Die Märzens bekommen eher selten Besuch, von den beiden Töchtern mit Familie, Enkel und Urenkel, wohnt keiner in Potsdam. Für den Sport zieht sich Karl-Heinz März eine Jogginghose an. Im Wintergarten, vierte Etage mit Blick auf den Monopterus des Großen Waisenhauses, stehen drei Stühle, an denen sie sich festhalten. Für ein paar leichte Kniebeugen zum Anfang. „Mach einen spitzen Po, Karl-Heinz“, feuert Frau Hanke ihn an. Auf dem kleinen Tisch liegt ein Heft mit den Übungsanleitungen, wo Edith Hanke-Sturm immer nachschaut, was dran ist. Erwärmung, was für die Balance, Muskelspannung, Entspannung. Massage mit dem Igelball. Edith Hanke-Sturm macht alles vor, leitet an, korrigiert. Holt aus ihrem Korb Therabänder, Seile und Wurfsäckchen. Frau März hat sich vor einigen Tagen die Schulter verletzt, es tut noch weh, aber sie macht ehrgeizig mit. „Ich schaff das schon“, sagt sie. Obwohl sie noch Muskelkater vom letzten Mal hat. Sie zieht mit dem Oberschenkel das Gummiband in die Länge. Frau Hanke zählt die Sekunden zum Halten.
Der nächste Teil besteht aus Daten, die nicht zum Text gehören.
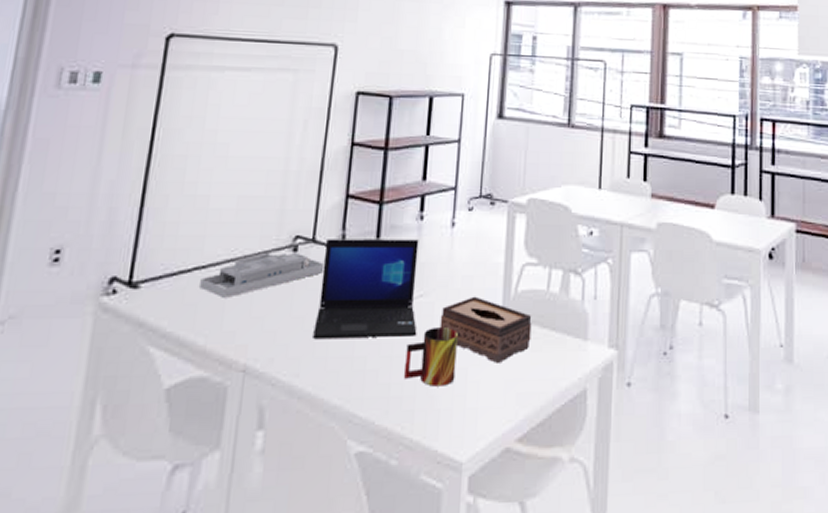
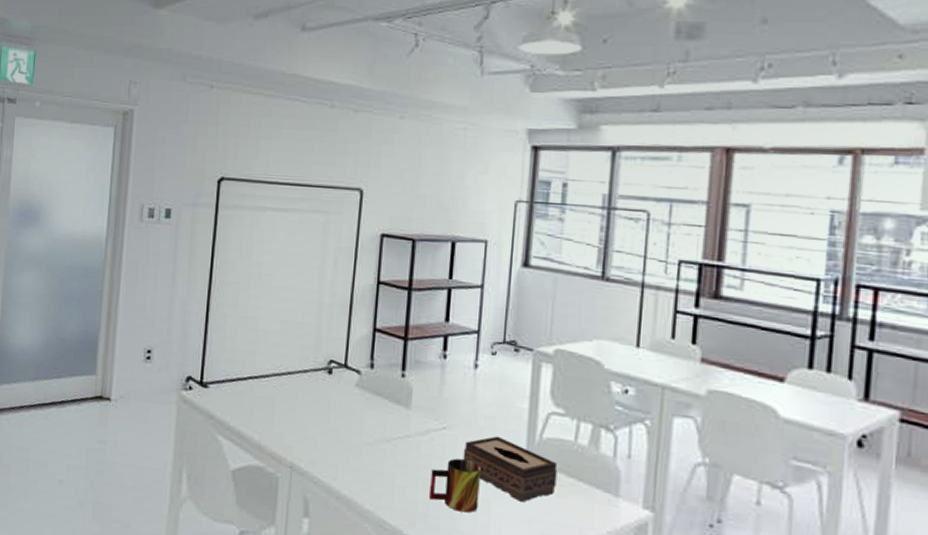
desk organizer: present [199,252,325,298] -> none [254,371,356,405]
laptop: present [313,239,419,338] -> none [347,366,442,464]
Wenn es genügend Interessenten auf beiden Seiten gibt, könnten bald neue Gesundheitsbuddys ausgebildet werden, sagt Träger. Es gebe bereits Anfragen aus Gemeinden im Umland, die an dem Programm teilnehmen wollen.
Die Märzens sind bis jetzt sehr zufrieden. In der Trinkpause – auf dem Wohnzimmertisch steht eine Karaffe mit Wasser – holt Karl-Heinz März ein Fotoalbum und erzählt von früher. „Ich war bei der Marine, vor Norwegen sollten wir den Amerikanern den Weg abschneiden“, sagt er. Seine Frau kennt die Geschichten schon, der Gesundheitsbuddy noch nicht. Dann findet er ein Foto seiner Frau, schwarz-weiß, sechs mal sechs Zentimeter. „Ach, was war sie schön, die Jugendzeit“, sagt er und streicht seiner Frau über den Rücken. Auch dafür muss Zeit sein. Und Edith Hanke-Sturm ist eine geduldige Trainerin.